Algeria’s President Abdulaziz Bouteflika appeared on state television yesterday for the first time since he was rushed to hospital in France on April 27 after a stroke.
The television footage showed the 76-year-old sitting in an armchair drinking coffee as he conferred with Prime Minister Abdelmalek Sellal and army chief Ahmed Gaid Salah, who visited him on Tuesday in the Paris hospital where he is convalescing.
Earlier, photographs of Bouteflika wearing a dressing gown as he received the two officials were published by the APS news agency.
The pictures from the two-hour meeting were published to dispel rumours circulating in both Algiers and Paris about the president’s condition deteriorating.
Sellal presented Bouteflika with an “exhaustive report on the general situation in Algeria and the government’s activities”, a presidency statement said.
The prime minister said the head of state had “responded very well and his health seemed fine”, adding that he had given detailed instructions on running the country.

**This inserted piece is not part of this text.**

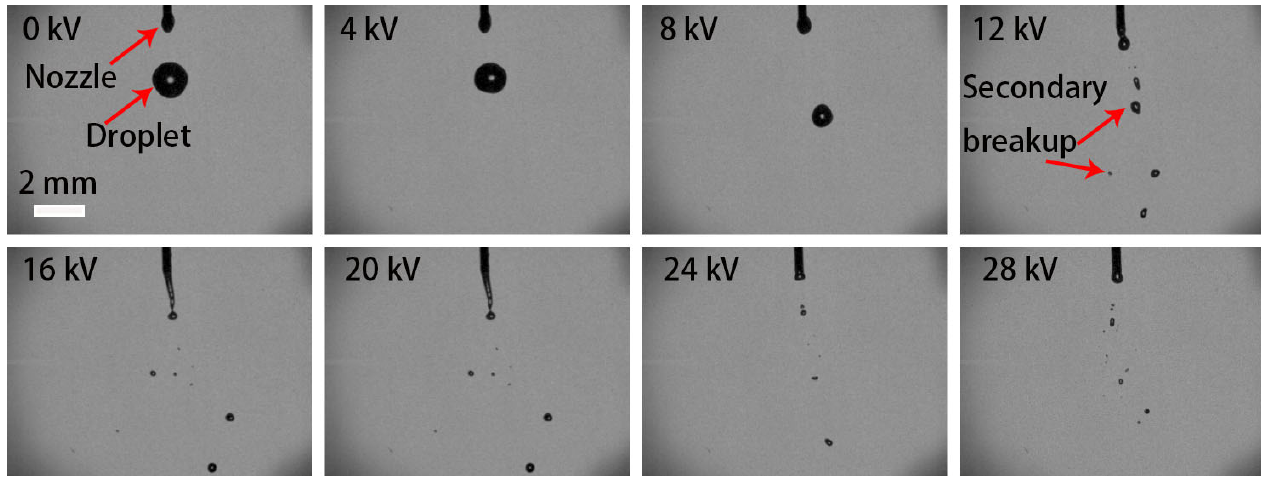
Figure 3. Pictures of electrostatic breakup of H 2 O 2 ligaments and droplet formation at different electric field voltages (21G nozzle, flow rate of 400 mL/h, 35 wt. % concentration).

He said Bouteflika had instructed Sellal “to finalise the draft finance act for 2013 and all the other bills being considered by the government so that they are ready to be adopted at the next cabinet meeting”.
The ageing president’s latest health-related absence has prompted local media to increasingly question the implications for the government, given Bouteflika’s central constitutional role in running Algeria.

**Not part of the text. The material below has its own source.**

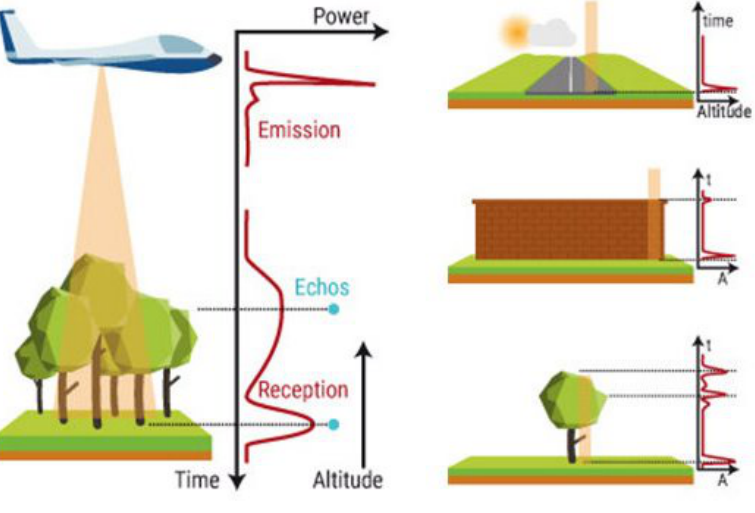
Figure 1. Schematic FWF signals from an airborne lidar, Copyright © YellowScan [3].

It has also sparked intense discussion about next year’s presidential election, now that it appears extremely unlikely he will seek a fourth term.
Calls have grown in the Algerian press for the application of Article 88 of the constitution, which provides for the transfer of power if the head of state falls seriously ill.
A letter published on Tuesday by one of the few surviving nationalist leaders who launched a war against French colonial rule in 1954 urged the army, which has always played a decisive if undefined role in Algerian politics, to act swiftly to end the leadership crisis.
“With the president now sick, the whole state is affected. These are the consequences of exercising power in a despotic way,” Mohamed Mechati wrote in a letter to Le Soir d’Algerie newspaper, calling on the military to “act swiftly for the survival of our country”.
The defence ministry responded yesterday by insisting that the army was a “national republican institution with missions clearly defined by the constitution” to defend the nation.
Bouteflika’s health has been an eReflecting strenuous government efforts to reassure the public, a health bulletin was published by APS on Tuesday, in which the president’s doctors in Paris “recommended that he observe a period of convalescence and functional rehabilitation to consolidate his recovery”.
It said the transient ischaemic attack, or mini-stroke Bouteflika suffered on April 27, had “not affected his vital functions”, and that he had been transferred to the Val de Grace hospital in Paris for further tests.